[[ EXERCISE DATA, beginning ]]

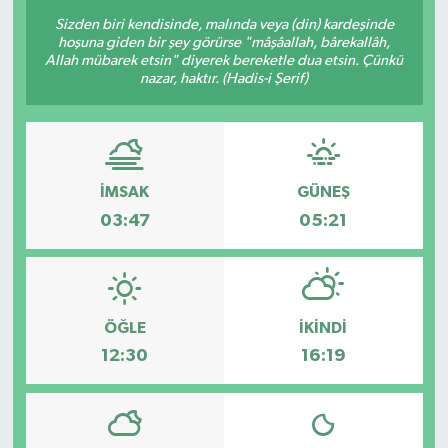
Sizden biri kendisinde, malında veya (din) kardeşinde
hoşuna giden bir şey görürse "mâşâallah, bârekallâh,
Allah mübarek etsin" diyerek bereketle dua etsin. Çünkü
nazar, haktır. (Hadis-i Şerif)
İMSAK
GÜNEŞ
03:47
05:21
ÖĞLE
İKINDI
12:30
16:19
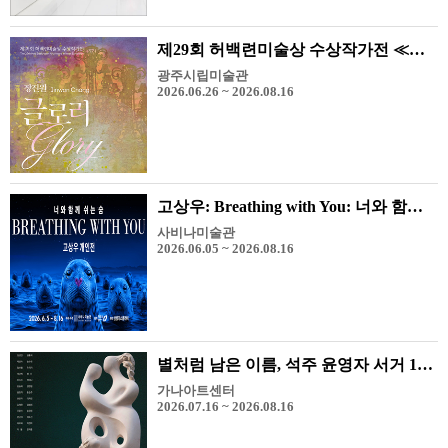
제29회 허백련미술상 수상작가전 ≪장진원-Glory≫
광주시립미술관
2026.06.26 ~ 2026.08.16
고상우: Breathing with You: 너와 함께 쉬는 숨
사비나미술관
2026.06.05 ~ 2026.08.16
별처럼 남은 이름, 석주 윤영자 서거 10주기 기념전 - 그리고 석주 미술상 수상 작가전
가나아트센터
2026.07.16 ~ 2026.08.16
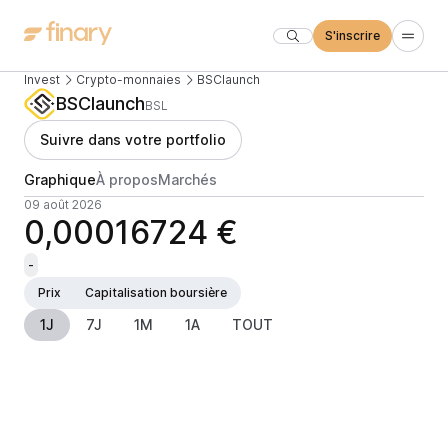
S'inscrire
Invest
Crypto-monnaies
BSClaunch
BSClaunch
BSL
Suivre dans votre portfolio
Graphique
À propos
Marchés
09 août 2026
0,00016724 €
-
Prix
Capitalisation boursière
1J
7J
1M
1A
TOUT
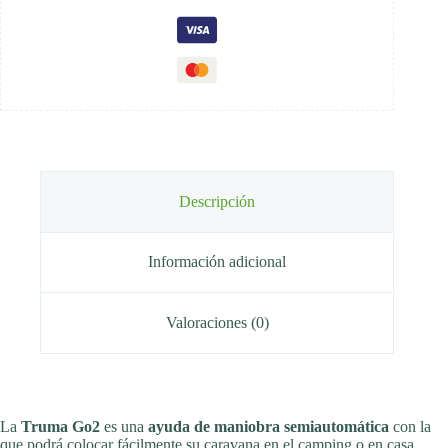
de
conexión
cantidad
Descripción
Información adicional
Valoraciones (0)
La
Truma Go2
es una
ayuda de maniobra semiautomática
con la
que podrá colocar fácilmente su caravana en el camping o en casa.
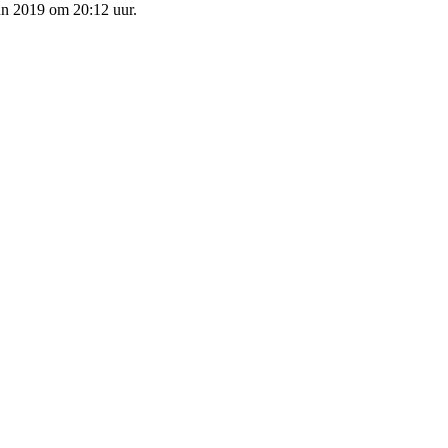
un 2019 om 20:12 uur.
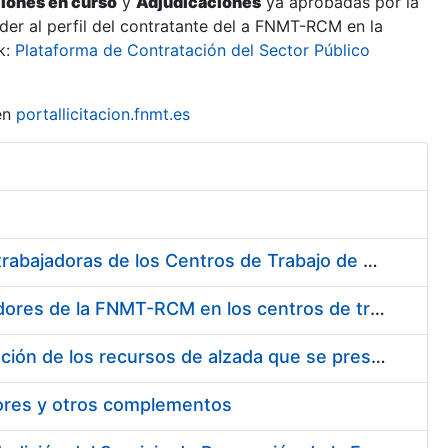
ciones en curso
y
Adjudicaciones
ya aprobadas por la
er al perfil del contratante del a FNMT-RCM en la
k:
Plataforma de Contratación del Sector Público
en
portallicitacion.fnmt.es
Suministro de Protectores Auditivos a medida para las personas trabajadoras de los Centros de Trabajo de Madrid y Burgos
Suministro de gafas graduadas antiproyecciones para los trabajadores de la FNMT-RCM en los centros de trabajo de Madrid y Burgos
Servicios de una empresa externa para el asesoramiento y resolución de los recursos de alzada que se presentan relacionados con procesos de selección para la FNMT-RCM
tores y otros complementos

[[ EXERCISE DATA, end ]]

THE PROBLEM:
Word for word, restate all of the entries above and leave each picture out.

ANSWER TO THIS TASK:
Sizden biri kendisinde, malında veya (din) kardeşinde
hoşuna giden bir şey görürse "mâşâallah, bârekallâh,
Allah mübarek etsin" diyerek bereketle dua etsin. Çünkü
nazar, haktır. (Hadis-i Şerif)
İMSAK
GÜNEŞ
03:47
05:21
ÖĞLE
İKINDI
12:30
16:19
제29회 허백련미술상 수상작가전 ≪장진원-Glory≫
광주시립미술관
2026.06.26 ~ 2026.08.16
고상우: Breathing with You: 너와 함께 쉬는 숨
사비나미술관
2026.06.05 ~ 2026.08.16
별처럼 남은 이름, 석주 윤영자 서거 10주기 기념전 - 그리고 석주 미술상 수상 작가전
가나아트센터
2026.07.16 ~ 2026.08.16
S'inscrire
Invest
Crypto-monnaies
BSClaunch
BSClaunch
BSL
Suivre dans votre portfolio
Graphique
À propos
Marchés
09 août 2026
0,00016724 €
-
Prix
Capitalisation boursière
1J
7J
1M
1A
TOUT
de
conexión
cantidad
Descripción
Información adicional
Valoraciones (0)
La
Truma Go2
es una
ayuda de maniobra semiautomática
con la
que podrá colocar fácilmente su caravana en el camping o en casa.
un 2019 om 20:12 uur.
ciones en curso
y
Adjudicaciones
ya aprobadas por la
er al perfil del contratante del a FNMT-RCM en la
k:
Plataforma de Contratación del Sector Público
en
portallicitacion.fnmt.es
Suministro de Protectores Auditivos a medida para las personas trabajadoras de los Centros de Trabajo de Madrid y Burgos
Suministro de gafas graduadas antiproyecciones para los trabajadores de la FNMT-RCM en los centros de trabajo de Madrid y Burgos
Servicios de una empresa externa para el asesoramiento y resolución de los recursos de alzada que se presentan relacionados con procesos de selección para la FNMT-RCM
tores y otros complementos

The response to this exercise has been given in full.